Dois dedos de prosa

Jornal O Norte
09/12/2009 às 09:07.
Atualizado em 15/11/2021 às 07:19

José Wilson Santos


zewilsonsantos@hotmail.com

Receio ter sido elevado à condição de formador de opinião. Tive acesso há pouco tempo à ficha completa de dona Dilma Vana Rousseff no temido Dops, organismo que ajudou a ditadura a passar feito rolo compressor sobre a insurreição popular, que chegou a pegar em armas pelo estado de direito, nos anos de chumbo.

Dona Dilma, ao que parece, foi aguerrida militante de esquerda. Foi à luta num tempo em que muita gente preferiu cruzar os braços, esperar para ver cumé que ficava. O que não é novidade nenhuma. Muita gente espera ainda hoje, de braços cruzados e em cima do muro, pra ver como é que fica.

A ficha de dona Dilma no extinto Dops existe há trocentos anos, mas só agora, à véspera de uma eleição presidencial da qual ela parece ser candidata com alguma chance, seu curriculum de ativista nos está sendo mostrado.

Não conheço dona Dilma, senão por fotografias em jornais, e até então só sabia que ela é meio conterrânea (já que sou meio mineiro) e que está metida num quiprocó a respeito de sua formação superior. Portanto, não estarei sob suspeição ao lembrar que seu passado de esquerdista, nos temidos anos de chumbo, não a impediu nem impede de dar importante contribuição ao governo e, por extensão, à nação.

A disponibilização neste exato momento das informações sobre a militância de dona Dilma àquela época, é mais uma amostra de como organismos do sistema partem para o massacre de quem tem idéias e conceitos capazes de gerar mudanças. E tendem a achar que somos mais babacas do que parecemos.

Mas o assunto vem a calhar na defesa da tese de que até a violência física que nos acomete no dia-a-dia, nas maiores e nas menores cidades do país, reflete o interesse deliberado do sistema. A violência, que diante da falta de respostas à altura se propaga feito erva daninha, só atinge, via de regra, o cidadão comum, como demonstram fartamente os números. Talvez por isso esteja longe de provocar mudanças.
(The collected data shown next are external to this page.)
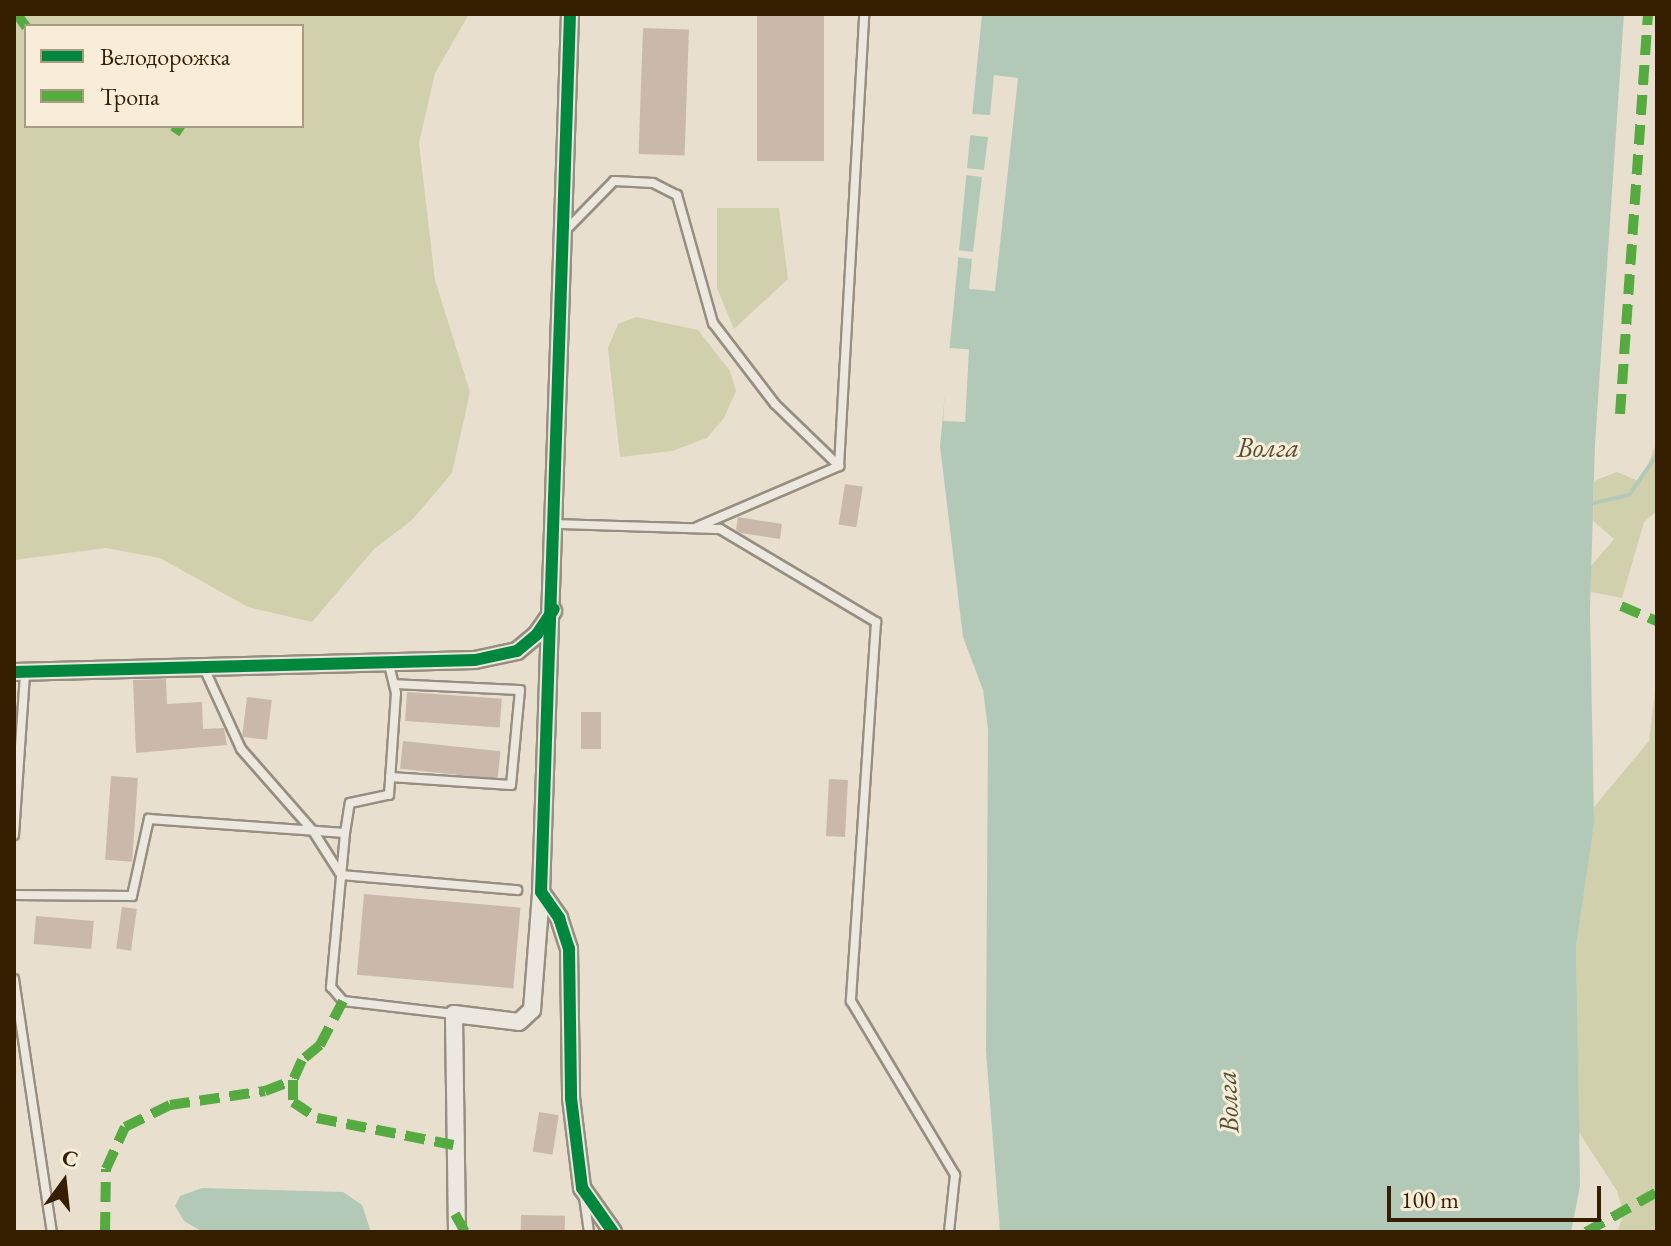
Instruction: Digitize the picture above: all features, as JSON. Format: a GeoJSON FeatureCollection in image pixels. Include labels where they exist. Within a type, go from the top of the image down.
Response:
{"type":"FeatureCollection","features":[{"type":"Feature","properties":{"kind":"street"},"geometry":{"type":"LineString","coordinates":[[457,1232],[454,1014],[519,1022],[532,1010],[541,892],[554,609],[570,14]]}},
{"type":"Feature","properties":{"kind":"street"},"geometry":{"type":"LineString","coordinates":[[20,672],[475,660],[517,651],[537,634],[554,609]]}},
{"type":"Feature","properties":{"kind":"street"},"geometry":{"type":"LineString","coordinates":[[541,892],[559,918],[569,949],[571,1098],[582,1188],[613,1232]]}},
{"type":"Feature","properties":{"kind":"lane"},"geometry":{"type":"LineString","coordinates":[[839,466],[864,14]]}},
{"type":"Feature","properties":{"kind":"lane"},"geometry":{"type":"LineString","coordinates":[[564,233],[614,181],[653,183],[677,195],[713,323],[775,404],[839,466]]}},
{"type":"Feature","properties":{"kind":"lane"},"geometry":{"type":"LineString","coordinates":[[692,529],[839,466]]}},
{"type":"Feature","properties":{"kind":"lane"},"geometry":{"type":"LineString","coordinates":[[557,524],[720,529],[876,622],[851,1001],[955,1175],[949,1232]]}},
{"type":"Feature","properties":{"kind":"lane"},"geometry":{"type":"LineString","coordinates":[[388,662],[394,684],[389,795],[350,803],[331,987],[343,1001],[454,1014]]}},
{"type":"Feature","properties":{"kind":"lane"},"geometry":{"type":"LineString","coordinates":[[203,667],[241,749],[313,831],[341,875]]}},
{"type":"Feature","properties":{"kind":"lane"},"geometry":{"type":"LineString","coordinates":[[14,835],[20,672]]}},
{"type":"Feature","properties":{"kind":"lane"},"geometry":{"type":"LineString","coordinates":[[390,777],[511,785],[520,690],[394,684]]}},
{"type":"Feature","properties":{"kind":"lane"},"geometry":{"type":"LineString","coordinates":[[14,895],[132,896],[149,819],[345,833]]}},
{"type":"Feature","properties":{"kind":"lane"},"geometry":{"type":"LineString","coordinates":[[341,875],[517,890]]}},
{"type":"Feature","properties":{"kind":"lane"},"geometry":{"type":"LineString","coordinates":[[14,979],[52,1232]]}},
{"type":"Feature","properties":{"kind":"lane"},"geometry":{"type":"LineString","coordinates":[[582,1188],[589,1232]]}},
{"type":"Feature","properties":{"kind":"shaded area"},"geometry":{"type":"Polygon","coordinates":[[[14,14],[469,14],[435,73],[419,143],[435,280],[470,392],[452,473],[412,520],[374,549],[312,622],[248,607],[160,558],[106,548],[14,560],[14,14]]]}},
{"type":"Feature","properties":{"kind":"shaded area"},"geometry":{"type":"Polygon","coordinates":[[[717,208],[779,208],[788,279],[734,329],[717,288],[717,208]]]}},
{"type":"Feature","properties":{"kind":"shaded area"},"geometry":{"type":"Polygon","coordinates":[[[636,317],[698,330],[730,371],[736,391],[724,418],[707,438],[672,451],[620,457],[608,348],[618,324],[636,317]]]}},
{"type":"Feature","properties":{"kind":"shaded area"},"geometry":{"type":"Polygon","coordinates":[[[1657,441],[1657,511],[1644,522],[1622,598],[1591,592],[1591,566],[1614,539],[1593,521],[1594,481],[1617,472],[1641,482],[1657,441]]]}},
{"type":"Feature","properties":{"kind":"shaded area"},"geometry":{"type":"Polygon","coordinates":[[[1657,674],[1657,1232],[1617,1232],[1624,1214],[1617,1191],[1578,1131],[1576,946],[1594,807],[1649,741],[1657,674]]]}},
{"type":"Feature","properties":{"kind":"water","name":"Волга"},"geometry":{"type":"Polygon","coordinates":[[[982,14],[1624,14],[1595,444],[1590,610],[1594,823],[1576,946],[1580,1186],[1571,1232],[1000,1232],[986,1051],[988,729],[983,690],[963,637],[940,446],[982,14]]]}},
{"type":"Feature","properties":{"kind":"water"},"geometry":{"type":"Polygon","coordinates":[[[202,1188],[343,1192],[362,1205],[371,1232],[203,1232],[184,1221],[175,1206],[180,1196],[202,1188]]]}},
{"type":"Feature","properties":{"kind":"pier"},"geometry":{"type":"Polygon","coordinates":[[[994,75],[1018,78],[995,291],[969,289],[972,259],[956,257],[957,250],[973,252],[982,177],[965,175],[966,168],[984,170],[988,137],[969,135],[972,114],[990,115],[994,75]]]}},
{"type":"Feature","properties":{"kind":"pier"},"geometry":{"type":"Polygon","coordinates":[[[947,348],[969,349],[965,422],[943,421],[947,348]]]}},
{"type":"Feature","properties":{"kind":"building"},"geometry":{"type":"Polygon","coordinates":[[[757,14],[824,14],[824,161],[757,161],[757,14]]]}},
{"type":"Feature","properties":{"kind":"building"},"geometry":{"type":"Polygon","coordinates":[[[643,28],[689,30],[685,156],[639,154],[643,28]]]}},
{"type":"Feature","properties":{"kind":"building"},"geometry":{"type":"Polygon","coordinates":[[[845,484],[863,487],[856,527],[839,524],[845,484]]]}},
{"type":"Feature","properties":{"kind":"building"},"geometry":{"type":"Polygon","coordinates":[[[738,517],[782,524],[780,539],[741,533],[736,530],[738,517]]]}},
{"type":"Feature","properties":{"kind":"building"},"geometry":{"type":"Polygon","coordinates":[[[166,679],[167,704],[202,702],[203,729],[224,728],[227,745],[136,753],[133,680],[166,679]]]}},
{"type":"Feature","properties":{"kind":"building"},"geometry":{"type":"Polygon","coordinates":[[[407,692],[502,699],[500,728],[405,721],[407,692]]]}},
{"type":"Feature","properties":{"kind":"building"},"geometry":{"type":"Polygon","coordinates":[[[247,697],[272,700],[267,740],[242,737],[247,697]]]}},
{"type":"Feature","properties":{"kind":"building"},"geometry":{"type":"Polygon","coordinates":[[[581,712],[601,712],[601,749],[581,749],[581,712]]]}},
{"type":"Feature","properties":{"kind":"building"},"geometry":{"type":"Polygon","coordinates":[[[403,741],[500,751],[498,779],[400,769],[403,741]]]}},
{"type":"Feature","properties":{"kind":"building"},"geometry":{"type":"Polygon","coordinates":[[[111,776],[138,778],[132,862],[105,860],[111,776]]]}},
{"type":"Feature","properties":{"kind":"building"},"geometry":{"type":"Polygon","coordinates":[[[829,779],[848,780],[845,837],[826,836],[829,779]]]}},
{"type":"Feature","properties":{"kind":"building"},"geometry":{"type":"Polygon","coordinates":[[[364,894],[520,908],[513,988],[357,975],[364,894]]]}},
{"type":"Feature","properties":{"kind":"building"},"geometry":{"type":"Polygon","coordinates":[[[122,907],[137,909],[131,951],[116,949],[122,907]]]}},
{"type":"Feature","properties":{"kind":"building"},"geometry":{"type":"Polygon","coordinates":[[[36,916],[94,921],[91,949],[34,944],[36,916]]]}},
{"type":"Feature","properties":{"kind":"building"},"geometry":{"type":"Polygon","coordinates":[[[539,1112],[559,1115],[552,1155],[533,1152],[539,1112]]]}},
{"type":"Feature","properties":{"kind":"building"},"geometry":{"type":"Polygon","coordinates":[[[521,1215],[565,1216],[565,1232],[521,1232],[521,1215]]]}},
{"type":"Feature","properties":{"kind":"waterway"},"geometry":{"type":"LineString","coordinates":[[1589,504],[1629,495],[1657,455]]}},
{"type":"Feature","properties":{"kind":"marked path"},"geometry":{"type":"LineString","coordinates":[[17,14],[24,24]]}},
{"type":"Feature","properties":{"kind":"marked path"},"geometry":{"type":"LineString","coordinates":[[1620,414],[1648,14]]}},
{"type":"Feature","properties":{"kind":"marked path"},"geometry":{"type":"LineString","coordinates":[[176,128],[182,132]]}},
{"type":"Feature","properties":{"kind":"marked path"},"geometry":{"type":"LineString","coordinates":[[1621,606],[1657,621]]}},
{"type":"Feature","properties":{"kind":"marked path"},"geometry":{"type":"LineString","coordinates":[[343,1001],[320,1045],[302,1060],[293,1080],[293,1102],[317,1118],[453,1145]]}},
{"type":"Feature","properties":{"kind":"marked path"},"geometry":{"type":"LineString","coordinates":[[105,1232],[106,1169],[125,1127],[170,1105],[265,1091],[293,1080]]}},
{"type":"Feature","properties":{"kind":"marked path"},"geometry":{"type":"LineString","coordinates":[[1586,1232],[1657,1192]]}},
{"type":"Feature","properties":{"kind":"marked path"},"geometry":{"type":"LineString","coordinates":[[455,1214],[465,1232]]}},
{"type":"Feature","properties":{"kind":"cycle path"},"geometry":{"type":"LineString","coordinates":[[570,14],[541,892],[559,918],[569,949],[571,1098],[582,1188],[613,1232]]}},
{"type":"Feature","properties":{"kind":"cycle path"},"geometry":{"type":"LineString","coordinates":[[14,672],[475,660],[517,651],[537,634],[554,609]]}}]}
Daí esse estado de coisa — em que pesem as dores e os lutos provocados — não vir merecendo maior preocupação do sistema. Ao contrário das idéias, que são capazes de mudar o status quo, a vida de muita gente.

Se a violência que nos amedronta e nos empurra cada vez mais pra traz de muros que parecem fortalezas, fosse de idéias, certamente o sistema já teria dado um jeito nela.

Ele fez isso nos anos de chumbo, quando saiu à caça do pessoal de esquerda, inclusive se embrenhando nas florestas. Localizou, prendeu e neutralizou gente muito mais esperta que Marcola, Beira Mar e tantos outros que comandam o crime organizado das vielas dos morros ou de dentro de presídios de segurança máxima.

Ora, quando lhes interessa as tevês e os jornais localizam, entrevistam e exibem o crime organizado até em suas entranhas. Se jornalistas podem fazer isso, porque o sistema não consegue por a mão e neutralizar esses caras que disseminam a violência?

Lógico, porque isso ainda não interessa ao sistema. Talvez seja necessário tanta bala e bandidos perdidos por aí, matando e infernizando as vidas das pessoas, para que a grana do contribuinte em cuecas e meias pareça coisinha à toa, inofensiva, mero gesto de esperteza por parte de quem está no lugar certo, na hora certa e à sombra do sistema.